## Begin Excerpt provided

Member of the U.S. House of Representatives from Indiana's 12th district
- In office March 4, 1893 – March 3, 1895
- Preceded by: Charles A. O. McClellan
- Succeeded by: Jacob D. Leighty

Personal details
- Born: William Forgy McNagny April 19, 1850 Tallmadge, Ohio, U.S.
- Died: August 24, 1923 (aged 73) Columbia City, Indiana, U.S.
- Resting place: Masonic Cemetery, Columbia City, Indiana
- Party: Democratic
- Profession: Attorney

= William F. McNagny =

American politician

William Forgy McNagny (April 19, 1850 – August 24, 1923) was an American businessman, educator, lawyer, and politician who served one term as a U.S. representative from Indiana from 1893 to 1895.

== Biography ==
Born in Tallmadge, Ohio, McNagny moved in early life to Whitley County, Indiana. He attended the public schools and Springfield Academy in South Whitley, Indiana.

## End Excerpt provided
## Begin Stored data

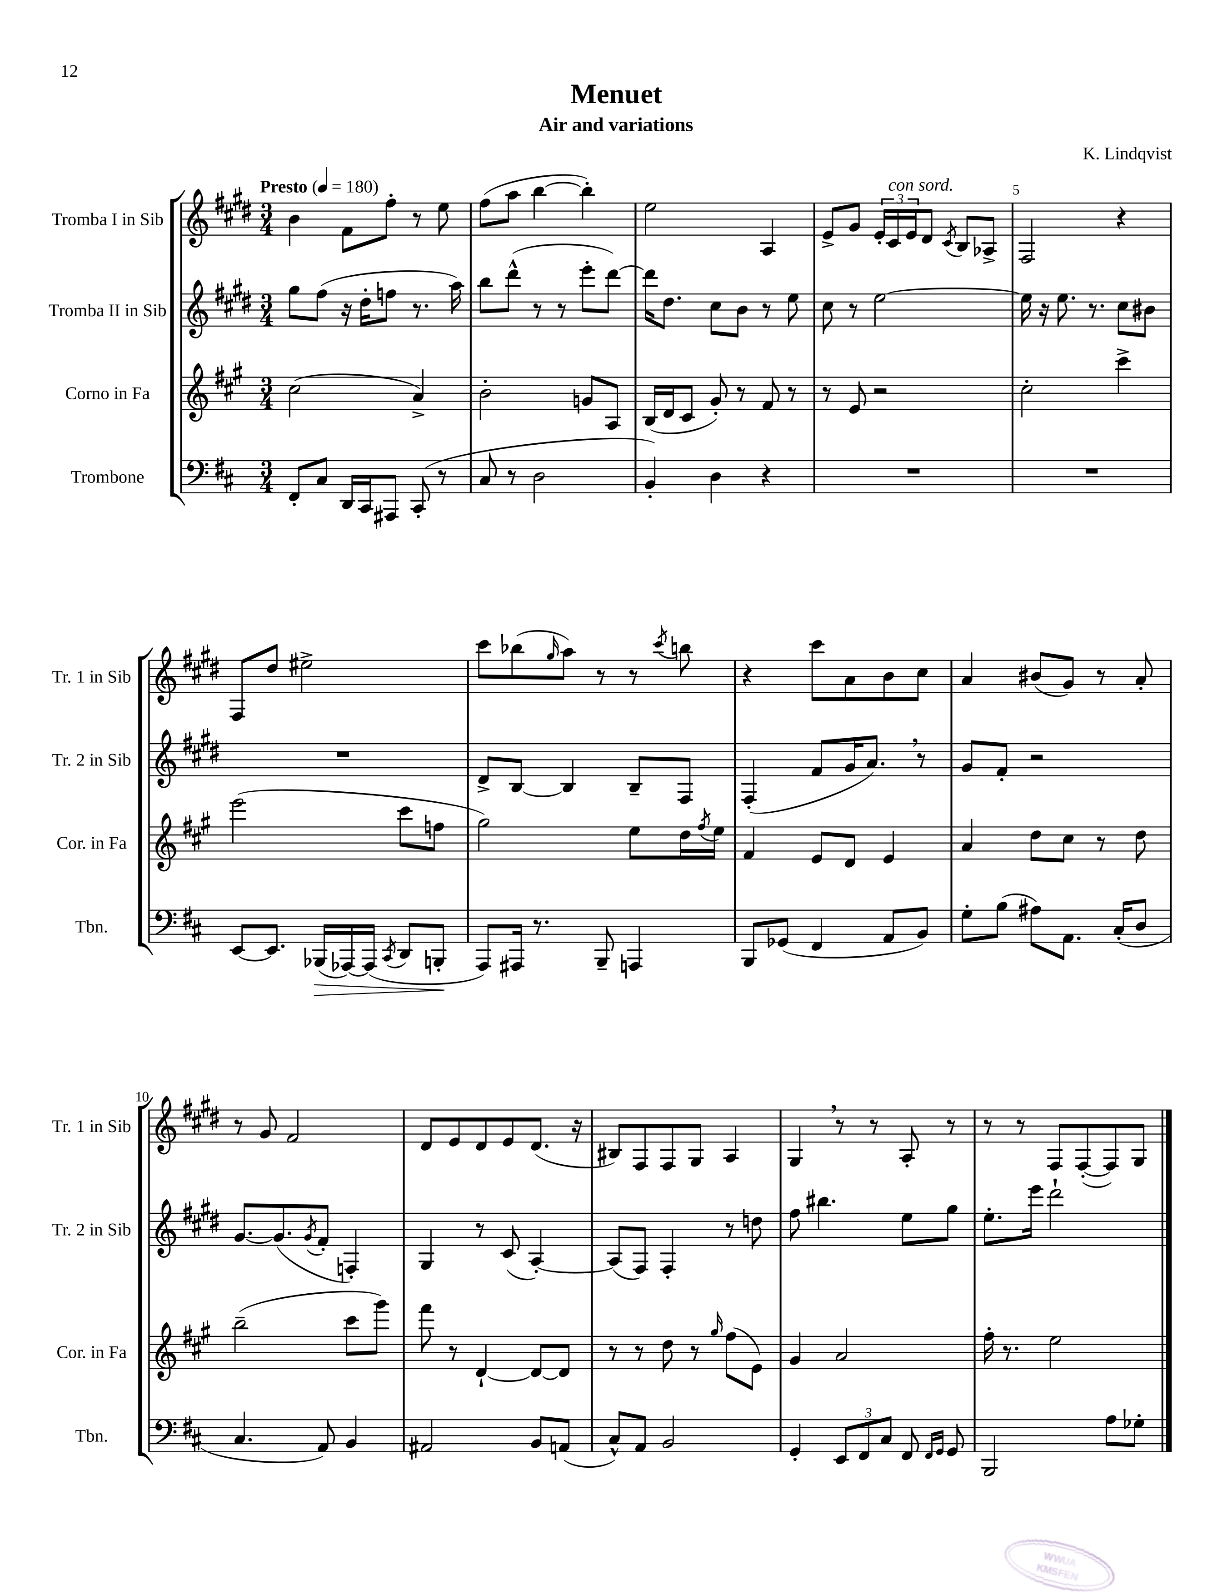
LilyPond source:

\header { title = "Menuet" composer = "K. Lindqvist" subtitle = "Air and variations" }
<<
\new StaffGroup <<
\new Staff = "s0" \with { instrumentName = "Tromba I in Sib" shortInstrumentName = "Tr. 1 in Sib" } {
    \clef treble \key e \major \numericTimeSignature \time 3/4 \tempo "Presto" 4 = 180
    b'4 fis'8 fis''8-. r8 e''8 |
    fis''8( a''8 b''4~ b''4-.) |
    e''2 a4 |
    e'8-> gis'8 \tuplet 3/2 { e'16-. cis'16^\markup { \italic "con sord." } e'16 } dis'8 \acciaccatura { cis'8 } b8 aes8-> |
    fis2 r4 |
    fis8 dis''8 eis''2-> |
    cis'''8 bes''8( \grace { gis''16 } a''8) r8 r8 \acciaccatura { cis'''8 } b''8 |
    r4 cis'''8 a'8 b'8 cis''8 |
    a'4 bis'8( gis'8) r8 a'8-. |
    r8 gis'8 fis'2 |
    dis'8 e'8 dis'8 e'8 dis'8.( r16 |
    bis8) fis8 fis8 gis8 a4 |
    gis4 \breathe r8 r8 a8-. r8 |
    r8 r8 fis8 fis8~-.( fis8) gis8 \bar "|." |
}
\new Staff = "s1" \with { instrumentName = "Tromba II in Sib" shortInstrumentName = "Tr. 2 in Sib" } {
    \clef treble \key e \major \numericTimeSignature \time 3/4
    gis''8 fis''8( r16 dis''16-. f''8 r8. a''16) |
    b''8 dis'''8-^( r8 r8 e'''8-. dis'''8~) |
    dis'''16 dis''8. cis''8 b'8 r8 e''8 |
    cis''8 r8 e''2~ |
    e''16 r16 e''8. r8. cis''8 bis'8 |
    R2. |
    dis'8-> b8~ b4 b8-- fis8 |
    fis4-.( fis'8 gis'16 a'8.) \breathe r8 |
    gis'8 fis'8-. r2 |
    gis'8.~ gis'8.( \acciaccatura { gis'8 } fis'8-. f4-.) |
    gis4 r8 cis'8( a4~-.) |
    a8( fis8) fis4-. r8 d''8 |
    fis''8 bis''4. e''8 gis''8 |
    e''8.-. e'''16 dis'''2-! \bar "|." |
}
\new Staff = "s2" \with { instrumentName = "Corno in Fa" shortInstrumentName = "Cor. in Fa" } {
    \clef treble \key a \major \numericTimeSignature \time 3/4
    cis''2( a'4->) |
    b'2-. g'8 a8 |
    b16( d'16 cis'8 gis'8-.) r8 fis'8 r8 |
    r8 e'8 r2 |
    cis''2-. cis'''4-> |
    e'''2( cis'''8 f''8 |
    gis''2) e''8 d''16 \acciaccatura { fis''8 } e''16 |
    fis'4 e'8 d'8 e'4 |
    a'4 d''8 cis''8 r8 d''8 |
    b''2--( cis'''8 gis'''8) |
    fis'''8 r8 d'4~-! d'8~ d'8 |
    r8 r8 d''8 r8 \grace { gis''16 } fis''8( e'8) |
    gis'4 a'2 |
    fis''16-. r8. e''2 \bar "|." |
}
\new Staff = "s3" \with { instrumentName = "Trombone" shortInstrumentName = "Tbn." } {
    \clef bass \key d \major \numericTimeSignature \time 3/4
    fis,8-. cis8 d,16 cis,16 ais,,8 cis,8-.( r8 |
    cis8 r8 d2 |
    b,4-.) d4 r4 |
    R2. |
    R2. |
    e,8~ e,8. bes,,16\>( aes,,16~) aes,,16( \acciaccatura { cis,8 } d,8 b,,8-.\! |
    a,,8) ais,,16 r8. b,,8-- a,,4 |
    b,,8 ges,8( fis,4 a,8 b,8) |
    g8-. b8( ais8) a,8. cis16-.( d8 |
    cis4. a,8) b,4 |
    ais,2 b,8 a,8( |
    cis8-^) a,8 b,2 |
    g,4-. \tuplet 3/2 { e,8 fis,8 cis8 } fis,8 \grace { fis,16 g,16 } g,8 |
    b,,2 a8 ges8-. \bar "|." |
}
>>
>>
\layout { \context { \Score \override BarNumber.break-visibility = ##(#f #t #t) barNumberVisibility = #(every-nth-bar-number-visible 5) } }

## End Stored data

Short problem A
In the William F. McNagny biography, where is McNagny's resting place?
Short problem B
Name every occupation that the opening sentence of the William F. McNagny biography assigns to him.
Short problem C
Carry on the William F. McNagny biography, starting after its final sentence.

Response A
Masonic Cemetery, Columbia City, Indiana

Response B
businessman, educator, lawyer, politician

Response C
=== Early career ===
He then taught school while working on his father's farm for six years. From 1868 to 1875, he served as the Larwill, Indiana station agent for the Pennsylvania Railroad.

While working for the railroad, McNagny studied law, was admitted to the bar in 1875, and commenced practice in Columbia City, Indiana as the partner of Thomas R. Marshall.

=== Congress ===
In 1892, McNagny was elected as a Democrat to the Fifty-third Congress. He served one term, March 4, 1893, to March 3, 1895. In 1894, he was an unsuccessful candidate for reelection to the Fifty-fourth Congress.

=== Later career and death ===
After leaving Congress, McNagny resumed the practice of law in Columbia City.

He died in Columbia City on August 24, 1923, and was interred in the city's Masonic Cemetery.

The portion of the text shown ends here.